Just like anyone else, teens encounter stressors in life that can trigger depressive symptoms. Most teens have active lifestyles that include academics, socializing, extracurricular activities, homework, part-time jobs and more. This can cause teen depression symptoms.
It is likely teens will feel the ups and downs of their emotions. Some days will be great, other days will be tough. It’s important to notice when a teen’s moods and emotions shift from typical to potentially diagnosable depression.
Below are ten of the most common teen depression symptoms. Getting help for these teen depression symptoms early may prevent any further mental health problems.
1. Changes in Peer Relationships
Teens have friends. These peer relationships play a crucial role in shaping how your teen develops. Often, peer relationships are positive and have a healthy influence on your teen. Occasionally, peer relationships can become unhealthy.
If your teen has begun to switch to an unhealthy peer group, one that pressures your teen to participate in negative behaviors, this can be a symptom of depression.
2. Loss of Interest Caused by Teen Depression Symptoms
A teen that has no interest in anything is likely suffering from depression. Most healthy teens are interested in many things, from sports to electronics to love. It is during this time they are trying to find themselves and figure out their role in life.
If your teen refuses to take part in ordinary activities, or wants to spend most of their time alone, this is a sign of depression.
3. Change in Performance
Over time, your teen has performed in a certain way. For instance, they may have received honor roll grades every year. Or, they may have excelled on the soccer field.
If their performance in such areas takes a turn for the worse, for no apparent reason, they may be suffering from depression. If suddenly they are failing classes or skipping practice sessions, this is a sign of trouble.
4. Physical Changes
Symptoms of depression can affect how a teen takes care of themselves. Meaning, a teen who once took great care in hygiene and appearance, may not care about things like brushing their hair or showering if they are feeling depressed.
How a teen dresses can also change if they are feeling depressed. Some teens may stop caring whether their clothes match or are clean. Other teens may switch their clothing to the opposite of what they once wore. When a preppy dressing teen suddenly switches to wearing all black clothing, or vice versa, there may be a mental health issue.
5. Negative Self-Thoughts
If a teen begins expressing negative statements about themselves or their future, depression may likely be a reason. If not dealt with quickly, these types of thoughts can lead to more damaging thoughts and behaviors.
Not always, but there are times when teens think ending their life would be better for them. Suicide is a grave issue. If your teen is having thoughts of suicide, they need help immediately. If they are not suicidal but think life, or their future, is bleak or grim, they still need help for this symptom of depression.
6. Physical Ailments
Depression can cause a teen to have aches and pains that are otherwise unexplained. If there are no other medical reasons for a teen who is having joint aches, headaches, stomach issues or even insomnia, then depression is a probable cause.
Other physical problems that can represent depression include the inability to sit still, wringing hands, pacing, weight loss or gain, and slowed speaking or body movements. Furthermore, if your teen makes frequent visits to the school nurse, take notice as this could be related to depression.
7. Risky Behaviors
Teens with depression can exhibit risky behaviors. This may be because risky behaviors can produce a high or feeling of reward by boosting the happy chemicals in the brain. These include dopamine and serotonin, among others.
Risky behaviors may include consuming drugs and alcohol, sex, and even self-harm. Self-harm does not equal having suicidal ideations. However, it can mean your teen is seeking a way to express their feelings. This is a clear sign of mental health issues that need to be addressed.
8. Aggressive Attitude
Many teens can be depressed but act out in aggressive ways. If your teen gets angered easily and throws tantrums or has outbursts, this could be a sign of depression. Teens do not always know how to pin point what they are feeling. Because anger is sometimes for familiar, they will act out in anger, even if they are feeling sad and alone.

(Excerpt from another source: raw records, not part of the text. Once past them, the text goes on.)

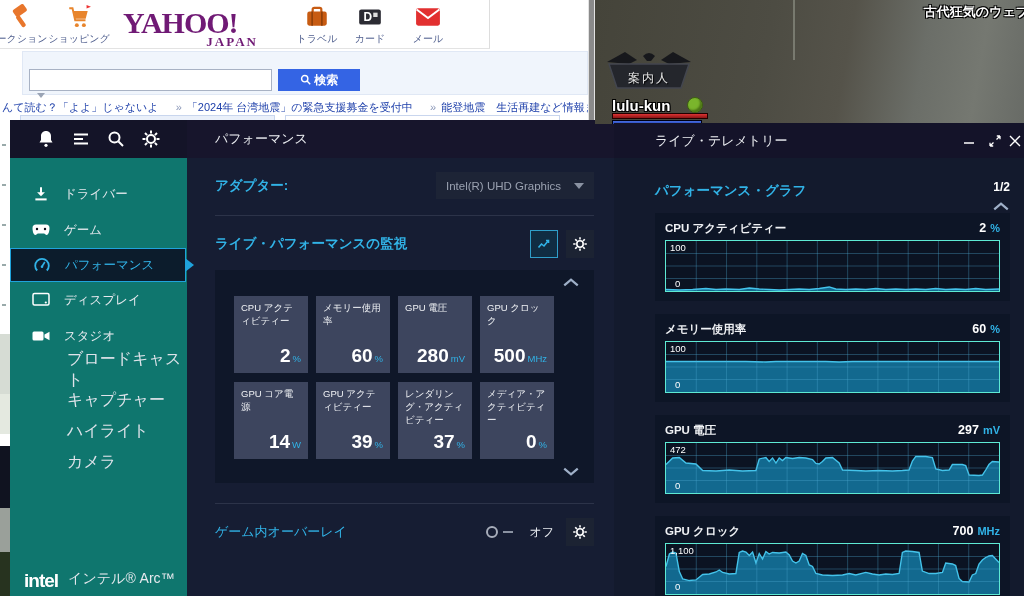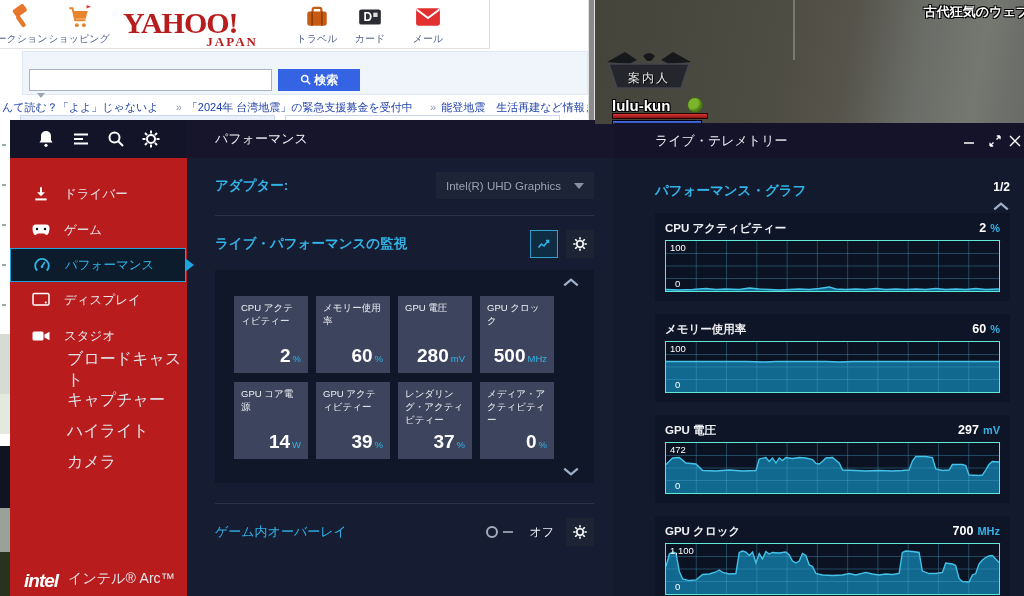--- a/index.html
+++ b/index.html
@@ -11,7 +11,7 @@
   .yservices { position:absolute; left:0; top:0; width:490px; height:49px; border-bottom:1px solid #e3e3e3; border-right:1px solid #ddd; }
   .ysvc { position:absolute; top:4px; text-align:center; color:#51608f; font-size:10px; }
   .ysvc svg { display:block; margin:0 auto 2px auto; width:26px; height:26px; }
-  .ylogo { position:absolute; left:123px; top:6px; width:135px; color:#b91c1c; font-weight:bold; }
+  .ylogo { position:absolute; left:123px; top:6px; width:135px; color:#701a75; font-weight:bold; }
   .ylogo .l1 { font-size:30px; letter-spacing:-1px; font-family:"Liberation Serif","DejaVu Serif",serif; }
   .ylogo .l2 { font-size:13px; text-align:right; margin-top:-6px; letter-spacing:2px; font-family:"Liberation Serif","DejaVu Serif",serif; }
   .ysearchpanel { position:absolute; left:22px; top:51px; width:566px; height:44px; background:#f0f5fc; border:1px solid #e0e8f5; }

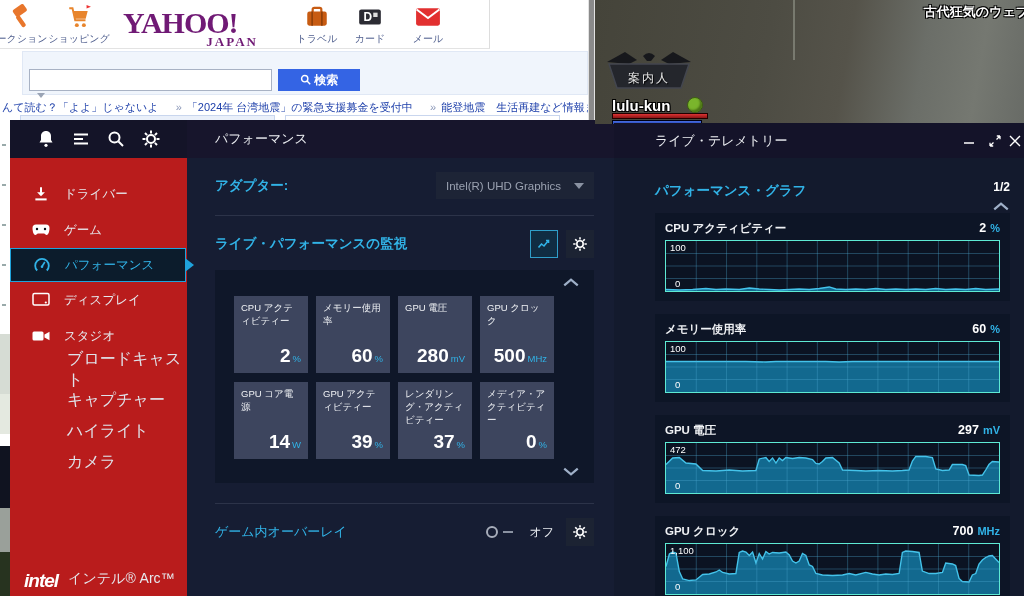--- a/index.html
+++ b/index.html
@@ -47,7 +47,7 @@
 
   
   .arcwin { position:absolute; left:10px; top:120px; width:604px; height:476px; z-index:2; background:#161d33; display:flex; }
-  .sidebar { width:177px; height:100%; background:#b91c1c; position:relative; flex:none; }
+  .sidebar { width:177px; height:100%; background:#0f766e; position:relative; flex:none; }
   .sbtop { height:38px; background:#141428; display:flex; align-items:center; justify-content:space-around; padding:0 18px; }
   .sbtop .tico { width:20px; height:20px; cursor:pointer; }
   .nav { margin-top:18px; }

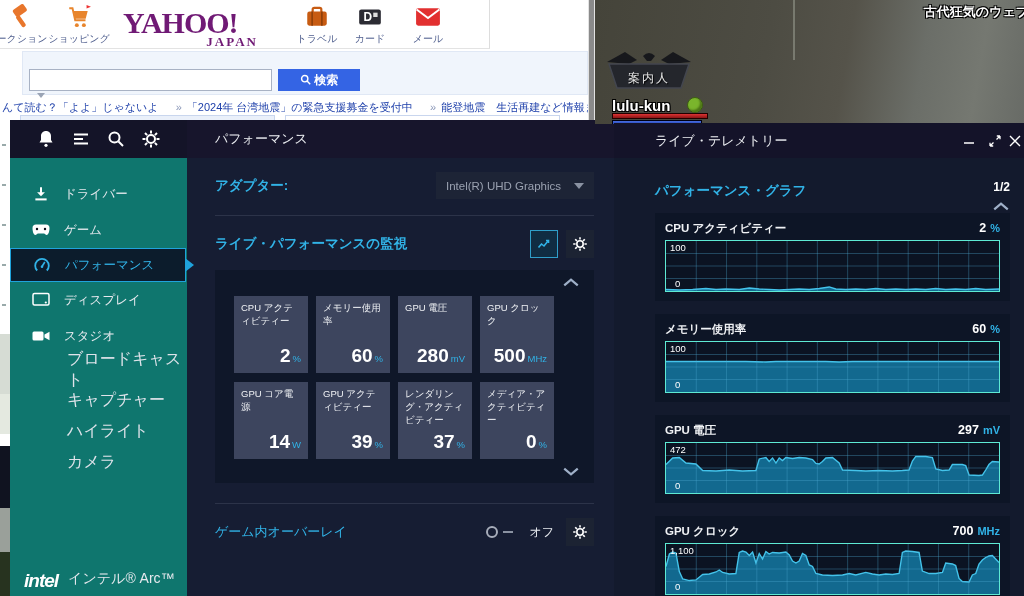--- a/index.html
+++ b/index.html
@@ -57,7 +57,7 @@
   .nav-item.active::after { content:""; position:absolute; right:-9px; top:9px; border-top:7px solid transparent; border-bottom:7px solid transparent; border-left:9px solid #1fa3dc; }
   .nav-sub { display:flex; align-items:center; height:31px; padding-left:57px; color:#dfe3ea; font-size:16px; cursor:pointer; }
   .sbfoot { position:absolute; left:14px; bottom:4px; display:flex; align-items:flex-end; color:#fff; }
-  .sbfoot .ilogo { font-size:19px; font-weight:bold; letter-spacing:-1px;font-style:italic; }
+  .sbfoot .ilogo { font-size:19px; font-weight:bold; letter-spacing:-1px; }
   .sbfoot .iprod { font-size:14px; margin-left:10px; margin-bottom:4px; color:#e6e9ee; }
 
   .perf { flex:1; display:flex; flex-direction:column; position:relative; }

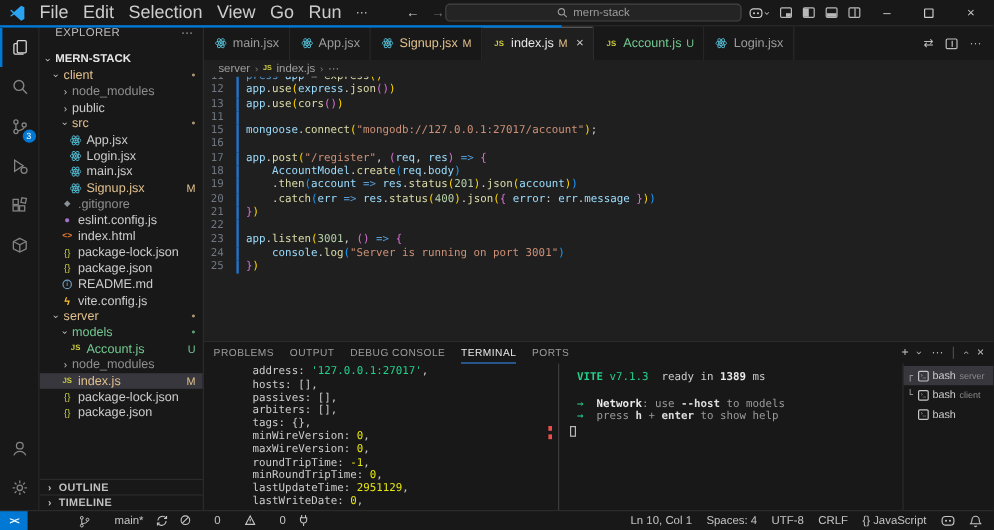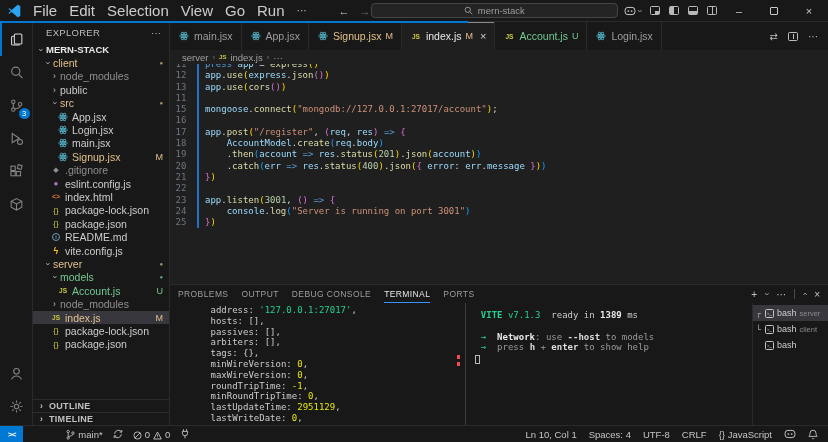--- a/index.html
+++ b/index.html
@@ -38,7 +38,7 @@
   .ab-spacer{flex:1}
   
   .sidebar{flex:0 0 137px;width:137px;background:#181818;border-right:1px solid #2b2b2b;display:flex;flex-direction:column;min-height:0}
-  .sb-header{flex:0 0 21px;display:flex;align-items:center;padding:0 8px 0 13px;font-size:9.5px;color:#bcbcbc;letter-spacing:.3px}
+  .sb-header{flex:0 0 21px;display:flex;align-items:flex-start;padding:0 8px 0 13px;font-size:9.5px;color:#bcbcbc;letter-spacing:.3px}
   .sb-more{margin-left:auto;color:#ccc;font-size:9px}
   .tree{overflow:hidden}
   .trow{height:13.4px;display:flex;align-items:center;padding-right:6px;white-space:nowrap;font-size:10.5px;cursor:pointer}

Teens may also behave aggressively with undeserving family members, friends or even strangers. They can even act angry towards themselves. Helping your teen learn to express the right emotions, in the right way, if essential.
9. Memory and Concentration Issues
Depression can become overwhelming. It can affect how you think and feel. It can even cause a teen to experience memory loss. You may notice them forgetting important academic deadlines, such as when reports are due. In addition, they may also forget important family dates like birthdays or meetings.

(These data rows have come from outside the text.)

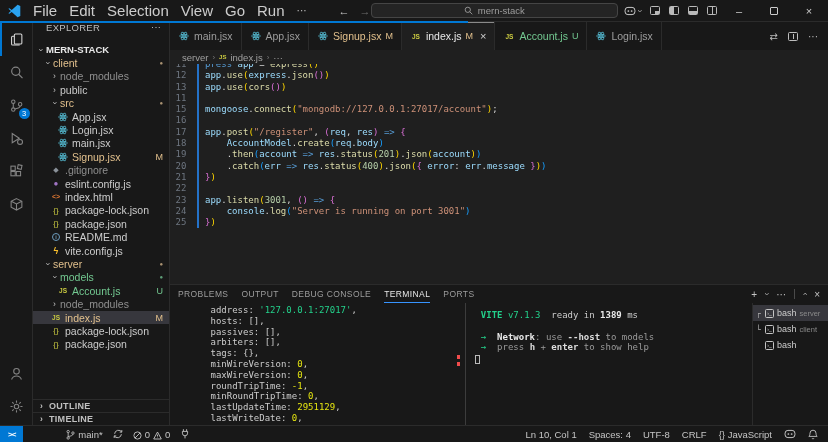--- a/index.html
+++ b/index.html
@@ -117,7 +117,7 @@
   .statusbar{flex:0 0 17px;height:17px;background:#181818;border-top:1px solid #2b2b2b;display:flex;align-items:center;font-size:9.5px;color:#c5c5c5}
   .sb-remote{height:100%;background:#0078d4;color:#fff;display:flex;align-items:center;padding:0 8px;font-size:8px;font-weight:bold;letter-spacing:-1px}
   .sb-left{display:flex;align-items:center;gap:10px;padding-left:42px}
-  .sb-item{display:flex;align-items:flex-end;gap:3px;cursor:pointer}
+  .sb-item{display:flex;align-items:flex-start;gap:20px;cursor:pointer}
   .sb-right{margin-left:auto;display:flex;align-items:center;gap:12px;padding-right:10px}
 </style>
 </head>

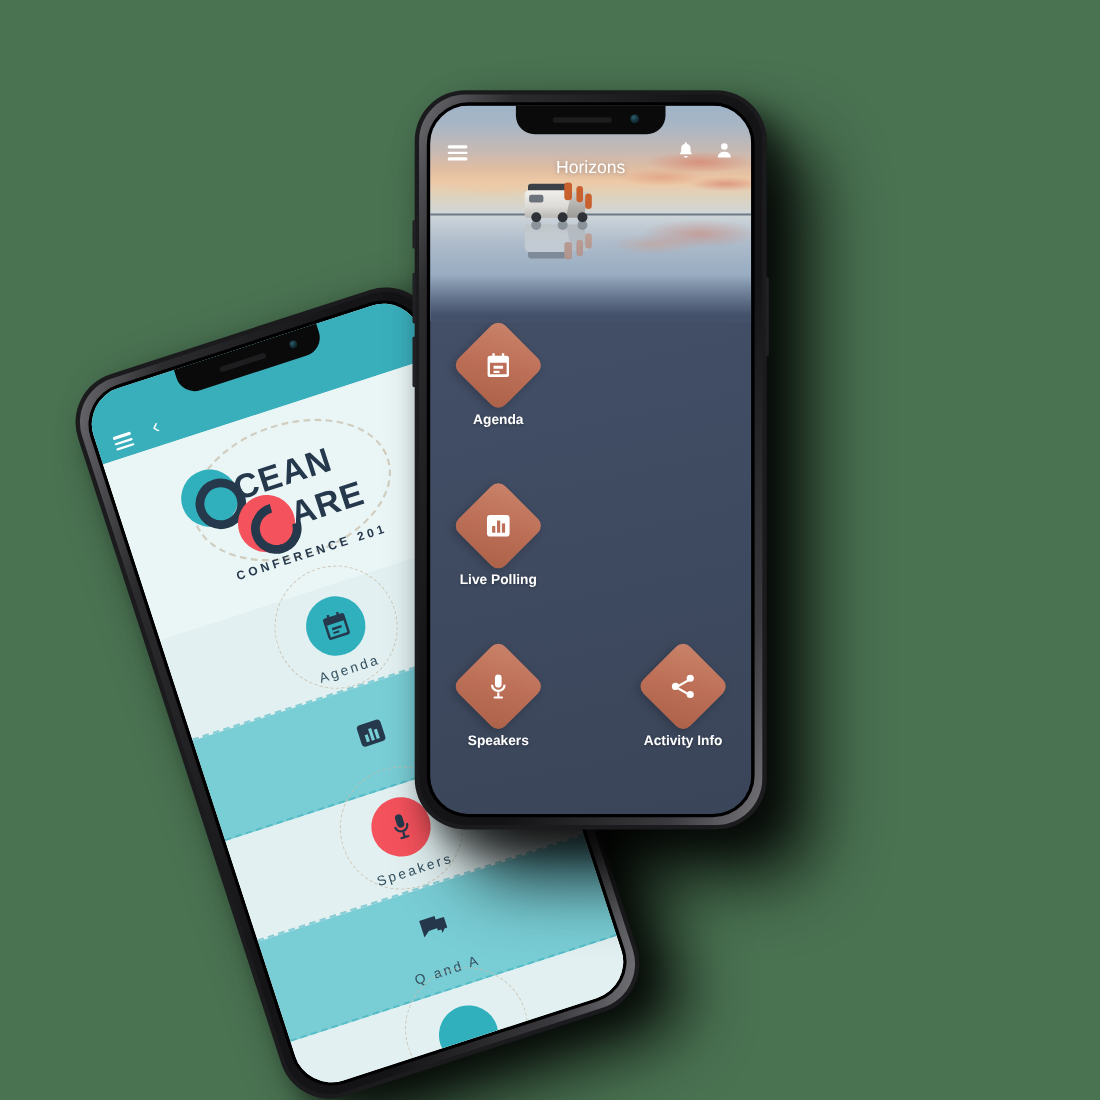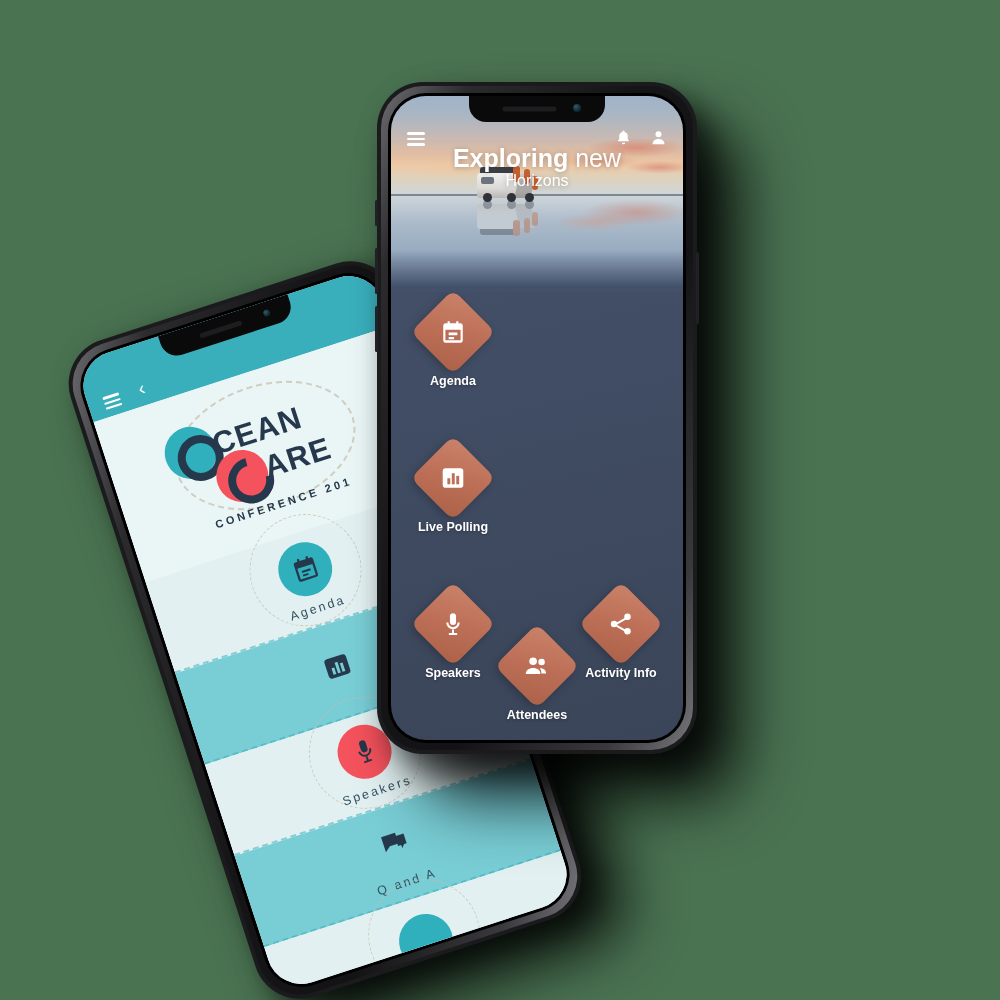--- a/index.html
+++ b/index.html
@@ -433,9 +433,6 @@
               </div>
 
               <div class="hero-title">
-                <div class="l1">
-                  <b>Exploring</b><span> new</span>
-                </div>
                 <div class="l2">
                   <span>Horizons</span>
                 </div>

Even if they do not experience memory loss, depression can make it hard for your teen to focus or concentrate. You may find them staring out the window while you are trying to have a conversation. While this can be frustrating to you, it can be just as stressful for your teen. Another sign to watch out for is if your teen has difficulty making decisions.
10. Family History of Mental Illness
This may not be any of the observable teen depression symptoms but if your family has a history of mental illness, it is important you take this into consideration. Heredity can play a significant role in whether a teen will be exposed to the same issues.
The more you know about your family’s mental health history, the more you can do to take preventative care on your teen’s behalf. You can get them help at the start of any signs of depression. Mental health professionals who specialize in adolescents can help you and your teen recognize and overcome teen depression symptoms.